Failure to Follow Physician Orders for Insulin, Weight Monitoring, and Lab Tests
Penalty
Summary
The deficiency involves the facility’s failure to implement and follow physicians’ orders for three residents. For one resident with diabetes mellitus, a physician ordered Novolog insulin to be administered in the morning prior to breakfast, with instructions to hold the insulin if the resident’s blood sugar was less than 80 mg/dL. Review of the April 2026 MAR showed that staff administered the insulin on three occasions when the resident’s blood sugar was below 80 mg/dL, contrary to the physician’s order. Another resident with cerebral palsy, diabetes mellitus, and heart failure had a physician’s order to be weighed every night shift and to notify the physician if the resident gained more than 2 lbs in 24 hours or 5 lbs in one week. Clinical records showed multiple instances of significant weight gains over 24-hour periods, including gains of 4.7 lbs, 3.4 lbs, 6 lbs, 2.3 lbs, 5.8 lbs, 4 lbs, 2.4 lbs, and 3.3 lbs, without documented evidence that the physician was notified as ordered. A third resident with anemia and chronic kidney disease had a physician’s order for two blood tests (CBC and CMP), but the clinical record contained no documentation that these lab tests were obtained. The DON confirmed there was no documented evidence that care and services were provided in accordance with these physicians’ orders.

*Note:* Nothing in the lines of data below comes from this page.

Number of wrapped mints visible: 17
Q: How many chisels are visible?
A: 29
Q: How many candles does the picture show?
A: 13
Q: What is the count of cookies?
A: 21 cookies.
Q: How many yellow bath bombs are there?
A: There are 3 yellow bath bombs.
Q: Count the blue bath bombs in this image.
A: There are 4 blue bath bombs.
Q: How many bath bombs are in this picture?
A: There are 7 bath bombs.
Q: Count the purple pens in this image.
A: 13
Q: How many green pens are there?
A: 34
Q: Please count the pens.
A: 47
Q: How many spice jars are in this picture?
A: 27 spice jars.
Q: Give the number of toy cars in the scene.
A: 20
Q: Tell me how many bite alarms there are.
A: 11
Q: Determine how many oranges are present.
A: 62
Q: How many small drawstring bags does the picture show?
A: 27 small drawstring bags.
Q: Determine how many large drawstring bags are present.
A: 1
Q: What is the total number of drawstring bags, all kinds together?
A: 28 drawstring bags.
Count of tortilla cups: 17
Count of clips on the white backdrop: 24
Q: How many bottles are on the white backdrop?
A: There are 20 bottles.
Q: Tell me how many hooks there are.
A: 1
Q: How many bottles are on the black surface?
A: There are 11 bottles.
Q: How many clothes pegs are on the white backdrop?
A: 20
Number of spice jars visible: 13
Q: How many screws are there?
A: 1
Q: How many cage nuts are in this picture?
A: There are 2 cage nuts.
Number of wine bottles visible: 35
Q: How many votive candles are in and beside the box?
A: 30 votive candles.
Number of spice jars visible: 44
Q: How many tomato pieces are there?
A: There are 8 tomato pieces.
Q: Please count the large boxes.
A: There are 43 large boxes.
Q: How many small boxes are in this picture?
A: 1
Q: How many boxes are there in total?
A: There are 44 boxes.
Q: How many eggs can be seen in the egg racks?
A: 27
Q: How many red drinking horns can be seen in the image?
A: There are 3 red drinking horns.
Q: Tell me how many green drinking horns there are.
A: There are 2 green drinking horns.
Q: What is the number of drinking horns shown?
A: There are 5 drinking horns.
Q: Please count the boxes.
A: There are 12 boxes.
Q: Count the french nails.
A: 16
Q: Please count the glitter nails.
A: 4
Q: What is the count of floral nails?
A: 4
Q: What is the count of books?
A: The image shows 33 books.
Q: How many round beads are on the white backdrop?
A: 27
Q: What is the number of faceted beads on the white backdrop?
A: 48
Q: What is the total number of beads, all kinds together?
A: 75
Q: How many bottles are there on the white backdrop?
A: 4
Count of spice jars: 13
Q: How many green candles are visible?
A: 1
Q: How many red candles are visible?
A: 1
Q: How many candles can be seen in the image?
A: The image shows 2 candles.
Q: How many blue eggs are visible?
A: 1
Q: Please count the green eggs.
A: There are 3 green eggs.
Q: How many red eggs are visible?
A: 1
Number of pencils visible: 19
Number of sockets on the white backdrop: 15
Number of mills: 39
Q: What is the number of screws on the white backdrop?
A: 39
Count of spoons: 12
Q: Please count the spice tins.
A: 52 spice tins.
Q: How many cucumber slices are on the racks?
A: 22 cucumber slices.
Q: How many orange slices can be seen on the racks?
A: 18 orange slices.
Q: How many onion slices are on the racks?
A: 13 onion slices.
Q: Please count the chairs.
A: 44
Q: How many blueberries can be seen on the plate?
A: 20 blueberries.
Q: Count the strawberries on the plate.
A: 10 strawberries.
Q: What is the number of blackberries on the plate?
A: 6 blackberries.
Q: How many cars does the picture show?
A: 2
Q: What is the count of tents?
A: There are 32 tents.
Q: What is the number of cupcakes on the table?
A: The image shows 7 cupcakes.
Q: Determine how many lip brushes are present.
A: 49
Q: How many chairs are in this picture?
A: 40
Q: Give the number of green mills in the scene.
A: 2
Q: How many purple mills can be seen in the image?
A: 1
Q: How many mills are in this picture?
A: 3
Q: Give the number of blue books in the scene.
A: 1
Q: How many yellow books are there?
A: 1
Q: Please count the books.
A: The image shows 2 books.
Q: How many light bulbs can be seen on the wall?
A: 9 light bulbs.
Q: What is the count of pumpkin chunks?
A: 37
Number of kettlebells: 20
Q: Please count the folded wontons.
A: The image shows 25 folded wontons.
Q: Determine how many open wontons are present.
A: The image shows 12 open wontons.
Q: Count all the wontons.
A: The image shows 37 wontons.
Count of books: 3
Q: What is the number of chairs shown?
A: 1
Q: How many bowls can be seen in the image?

Failure to Document Non-Pharmacological Interventions Before PRN Narcotic Administration
Penalty
Summary
Facility staff failed to follow the facility’s pain management policy and specific physician orders requiring documentation of non-pharmacological interventions (NPI’s) and their effectiveness prior to administering as-needed narcotic pain medication for two residents. The policy, last reviewed February 24, 2026, required staff to document NPI’s and their effectiveness for patients receiving pain interventions. For a resident with left knee osteoarthritis, right hip pain, and diabetes, a physician ordered on March 17, 2026, that NPI’s be documented every shift, and on April 6, 2026, ordered oxycodone every four hours as needed for moderate to severe pain. Review of the MAR showed that this resident received as-needed oxycodone 23 times in April 2026 without documented evidence that NPI’s were attempted prior to administration. Another resident with diagnoses including cerebral infarction (stroke), diabetes, hemiplegia, and hemiparesis had a physician order dated February 7, 2026, directing staff to document NPI’s used before administering as-needed pain medication, and an order dated April 3, 2026, for oxycodone every four hours as needed for moderate to severe pain. MAR review revealed this resident received as-needed oxycodone nine times in April 2026 without documented evidence that NPI’s were attempted prior to administration, in violation of 28 Pa. Code 211.9(a)(1) Pharmacy services and 28 Pa. Code 211.12(d)(1)(5) Nursing services.